Exact copies of the lines from the start of the records through the line with "## Audio Listener" are what the answer must hold; pictures are not part of it.

* Data for processing *
Start of Block

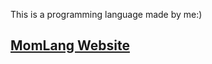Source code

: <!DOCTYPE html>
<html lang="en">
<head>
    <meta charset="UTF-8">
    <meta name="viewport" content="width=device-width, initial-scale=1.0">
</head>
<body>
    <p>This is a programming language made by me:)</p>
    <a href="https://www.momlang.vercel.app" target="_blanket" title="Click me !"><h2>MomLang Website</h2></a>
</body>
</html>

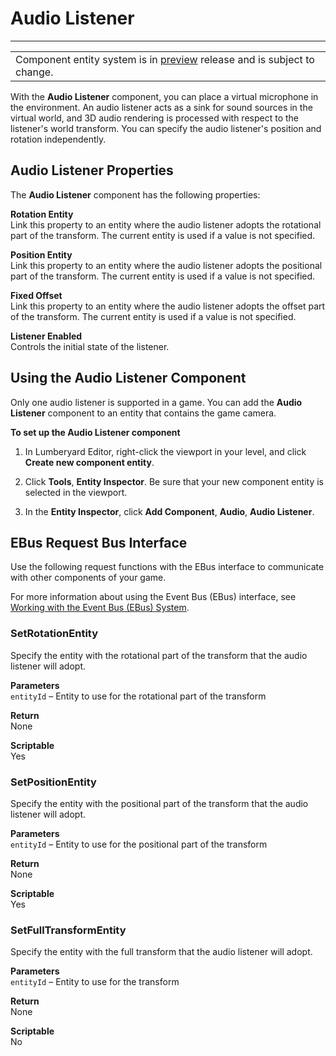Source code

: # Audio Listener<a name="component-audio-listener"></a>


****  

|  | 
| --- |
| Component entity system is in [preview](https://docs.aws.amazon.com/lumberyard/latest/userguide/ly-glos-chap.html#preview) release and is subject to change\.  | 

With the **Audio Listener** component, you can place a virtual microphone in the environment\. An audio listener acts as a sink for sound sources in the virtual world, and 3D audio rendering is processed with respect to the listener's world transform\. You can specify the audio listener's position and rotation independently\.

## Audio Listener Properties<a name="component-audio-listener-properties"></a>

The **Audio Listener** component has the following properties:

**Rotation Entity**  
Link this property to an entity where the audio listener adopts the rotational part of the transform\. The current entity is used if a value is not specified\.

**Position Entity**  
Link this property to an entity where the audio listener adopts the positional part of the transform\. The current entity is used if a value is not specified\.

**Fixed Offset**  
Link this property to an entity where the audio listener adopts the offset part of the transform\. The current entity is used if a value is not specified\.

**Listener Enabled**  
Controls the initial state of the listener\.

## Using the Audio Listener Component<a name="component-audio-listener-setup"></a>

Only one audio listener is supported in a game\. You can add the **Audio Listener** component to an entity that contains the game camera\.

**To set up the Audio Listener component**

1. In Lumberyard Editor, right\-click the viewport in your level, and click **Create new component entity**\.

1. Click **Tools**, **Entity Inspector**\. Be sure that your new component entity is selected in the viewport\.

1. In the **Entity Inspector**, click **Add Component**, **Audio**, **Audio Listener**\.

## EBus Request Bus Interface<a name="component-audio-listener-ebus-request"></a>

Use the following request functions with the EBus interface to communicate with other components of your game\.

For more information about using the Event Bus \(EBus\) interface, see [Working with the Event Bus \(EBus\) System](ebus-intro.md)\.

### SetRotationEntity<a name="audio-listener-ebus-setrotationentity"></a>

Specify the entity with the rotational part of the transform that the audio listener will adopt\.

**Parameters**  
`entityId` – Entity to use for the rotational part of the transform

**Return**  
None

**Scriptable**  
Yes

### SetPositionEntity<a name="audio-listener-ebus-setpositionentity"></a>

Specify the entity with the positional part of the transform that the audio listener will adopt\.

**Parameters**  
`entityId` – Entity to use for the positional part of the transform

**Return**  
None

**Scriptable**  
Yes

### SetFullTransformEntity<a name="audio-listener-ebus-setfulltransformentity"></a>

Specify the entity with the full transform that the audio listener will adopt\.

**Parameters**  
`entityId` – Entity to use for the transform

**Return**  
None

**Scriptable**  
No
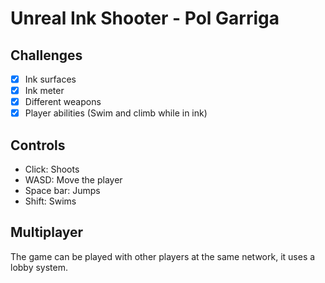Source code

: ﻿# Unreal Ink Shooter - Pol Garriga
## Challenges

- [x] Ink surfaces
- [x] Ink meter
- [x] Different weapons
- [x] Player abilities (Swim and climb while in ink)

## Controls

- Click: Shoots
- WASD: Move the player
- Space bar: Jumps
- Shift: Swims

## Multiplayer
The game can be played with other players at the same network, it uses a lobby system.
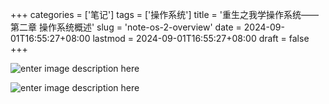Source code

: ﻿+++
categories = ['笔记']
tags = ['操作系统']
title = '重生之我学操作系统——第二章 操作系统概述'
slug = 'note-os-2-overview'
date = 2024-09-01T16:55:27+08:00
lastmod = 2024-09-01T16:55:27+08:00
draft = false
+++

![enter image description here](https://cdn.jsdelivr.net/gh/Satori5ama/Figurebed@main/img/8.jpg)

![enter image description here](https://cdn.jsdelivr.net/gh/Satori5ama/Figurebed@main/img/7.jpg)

End of Block

* Problem solution *
Source code

: <!DOCTYPE html>
<html lang="en">
<head>
    <meta charset="UTF-8">
    <meta name="viewport" content="width=device-width, initial-scale=1.0">
</head>
<body>
    <p>This is a programming language made by me:)</p>
    <a href="https://www.momlang.vercel.app" target="_blanket" title="Click me !"><h2>MomLang Website</h2></a>
</body>
</html>

Source code

: # Audio Listener<a name="component-audio-listener"></a>


****  

|  | 
| --- |
| Component entity system is in [preview](https://docs.aws.amazon.com/lumberyard/latest/userguide/ly-glos-chap.html#preview) release and is subject to change\.  | 

With the **Audio Listener** component, you can place a virtual microphone in the environment\. An audio listener acts as a sink for sound sources in the virtual world, and 3D audio rendering is processed with respect to the listener's world transform\. You can specify the audio listener's position and rotation independently\.

## Audio Listener Properties<a name="component-audio-listener-properties"></a>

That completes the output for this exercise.